The indie electronic group Half Waif unveiled their new album Lavender on NPR’s First Listen for an exclusive peek at the album. As a first time listener, I was stunned at the experience that came with listening to them. I was enthralled and sucked into the voice and words of vocalist Nandi Rose Plunkett.

 

Plunkett is the voice of Half Waif. There would be no Half Waif without her.

 

She has an incredible range that can account for the various styles and themes that are touched throughout the album. “In The Evening” is a song that is produced with a deep, moving beat and synth that complements the ghost-like feeling of the song. Highs and lows in the track highlight Plunkett’s ever-evolving voice. Whereas “Silt” is a beating heart of music, pumping through synths and bass, swirling and ticking. It is trickled with the vocal elegance of Plunkett. The song rises up higher and higher, as the drums erupt into a crashing climax. “Salt Candy” features several tracks of Plunkett’s vocals laid over each other behind a grand piano and rippling electronic sounds. They ebb and flow in a sonic sensation. “Salt Candy” is perhaps the best example of Half Waif’s instrumental and production knowledge.

“Back in Brooklyn” is the track that really shows the musical talent that Half Waif carries. In this song, the band ditches the electronic sound to substitute a grand piano and Plunkett’s voice. She breaks away from her graceful tone and lets her voice crack for a moment. But in this moment, I hear the emotion that is pulled deep from her soul and through her words, as if she were crying while recording the song.

» Data segment
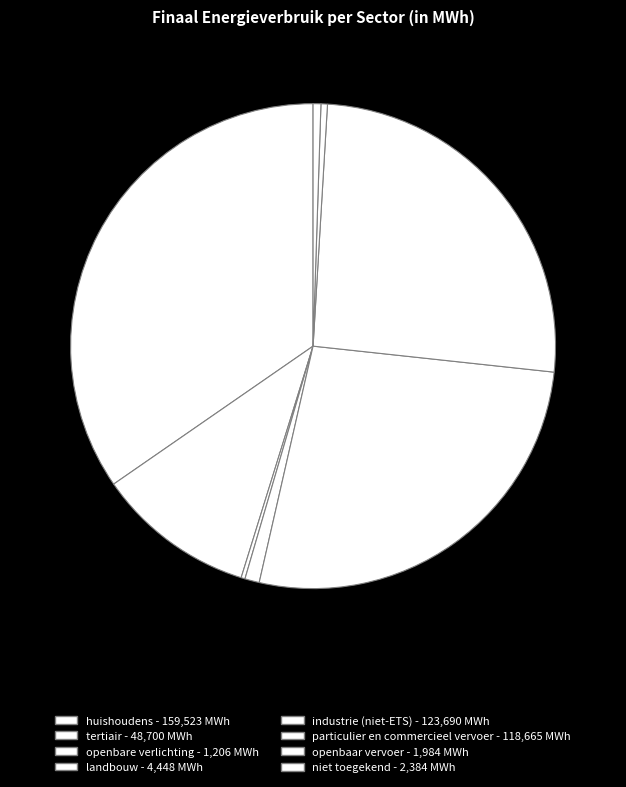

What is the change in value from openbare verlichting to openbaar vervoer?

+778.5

» Problem statement
Carry on the review of Half Waif's album Lavender, starting right after its final sentence. The data plays no part in this exercise.

» Answer section
Nandi Rose Plunkett is the Blood of Half Waif

 

I realize that this entire post has been primarily drooling over the skill that Plunkett has. I am not ashamed. Although the band is a wonderful accompaniment to the talents that she has, providing an emotional backdrop for each and every song, they are not pulling the weight. Half Waif would not exist if it weren’t for the band, but Plunkett is the appeal to listen to Half Waif. She is a talent that needs to be heard. Not only is her trained voice one of the most beautiful that I have ever heard, but her lyrics are absolutely poetic.

 

“When I wrote and recorded Lavender, my grandmother was alive, and though she wasn’t ill at the time of her sudden death in September, it was obvious her life — after 95 years — was drawing to a close,” said Plunkett. “As a result, themes of aging and collapse are all over this album. It is an elegy to time, the pilgrimages we take, and the ultimate slow plod towards our end. It is an examination of the way we fracture, inside ourselves and inside our relationships — the fissures that creep along the structures we build, the tendency towards disintegration.”

 

Her words wrap up Lavender in a poetic description, but words are not enough to describe this beautiful album.